* _EXTRACT_
----
The process may be a manual process, such as in a wash basin, or it may be an automatic process, occurring the drum of an automatic laundry machine. The machine may be a top-loading machine or a front-loading machine. The compositions of the present disclosure may be manually provided to the drum of an automatic washing machine, or they may be automatically provided, for example via a dispenser drawer or other vessel.

Typical treatment processes include at least one wash cycle and at least one subsequent rinse cycle. Fabrics may be treated with surfactant, such as anionic surfactant, during the wash cycle. The composition may be preferably provided to the drum, and/or the fabrics may be contacted with the composition, during a rinse cycle.
----
* _GIVEN RECORDS_

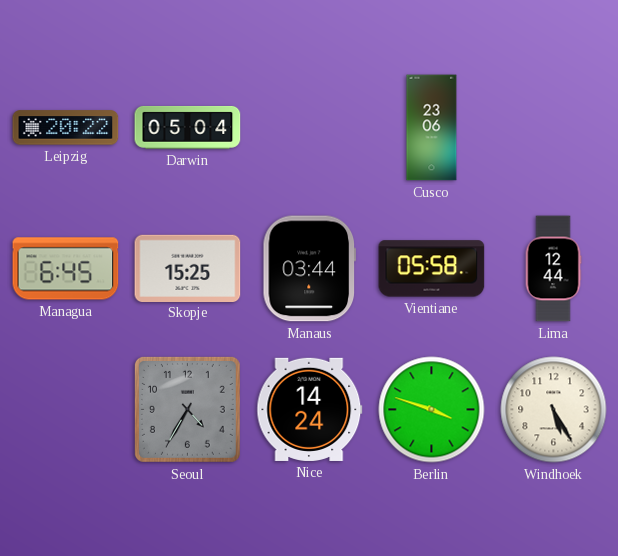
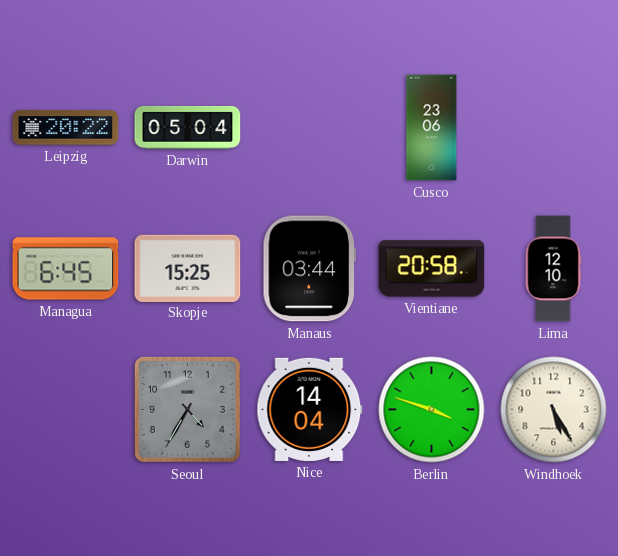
Vientiane: 05:58 -> 20:58
Lima: 12:44 -> 12:10
Nice: 14:24 -> 14:04
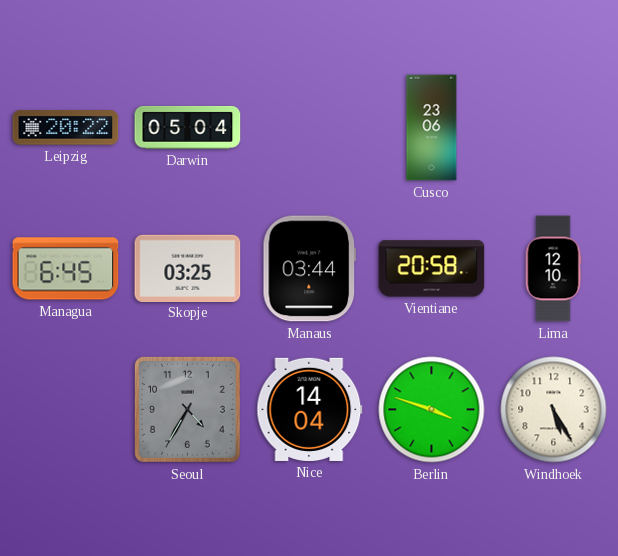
Skopje: 15:25 -> 03:25
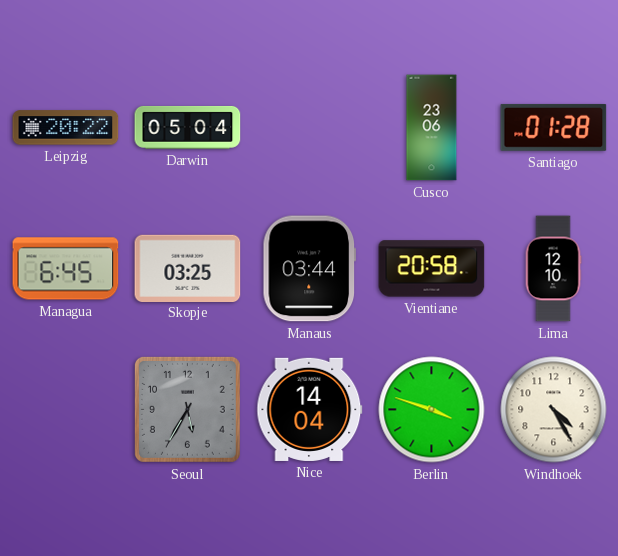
Santiago: none -> 01:28
Seoul: 4:35 -> 5:35
Windhoek: 5:25 -> 4:25
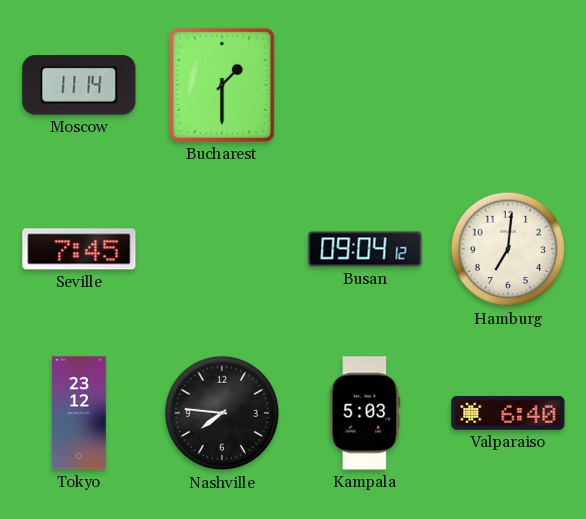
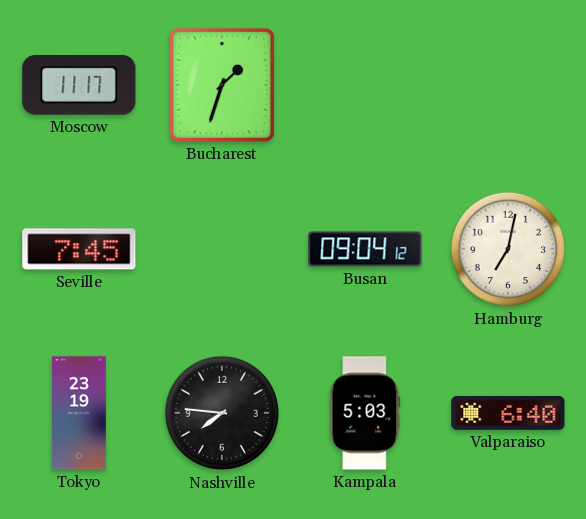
Moscow: 11:14 -> 11:17
Bucharest: 1:30 -> 1:33
Hamburg: 7:01 -> 7:02
Tokyo: 23:12 -> 23:19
----
* _OBJECTIVE_
Reproduce the laundry treatment passage from above in full, word for word.

* _SOLVED PROBLEM_
The process may be a manual process, such as in a wash basin, or it may be an automatic process, occurring the drum of an automatic laundry machine. The machine may be a top-loading machine or a front-loading machine. The compositions of the present disclosure may be manually provided to the drum of an automatic washing machine, or they may be automatically provided, for example via a dispenser drawer or other vessel.

Typical treatment processes include at least one wash cycle and at least one subsequent rinse cycle. Fabrics may be treated with surfactant, such as anionic surfactant, during the wash cycle. The composition may be preferably provided to the drum, and/or the fabrics may be contacted with the composition, during a rinse cycle.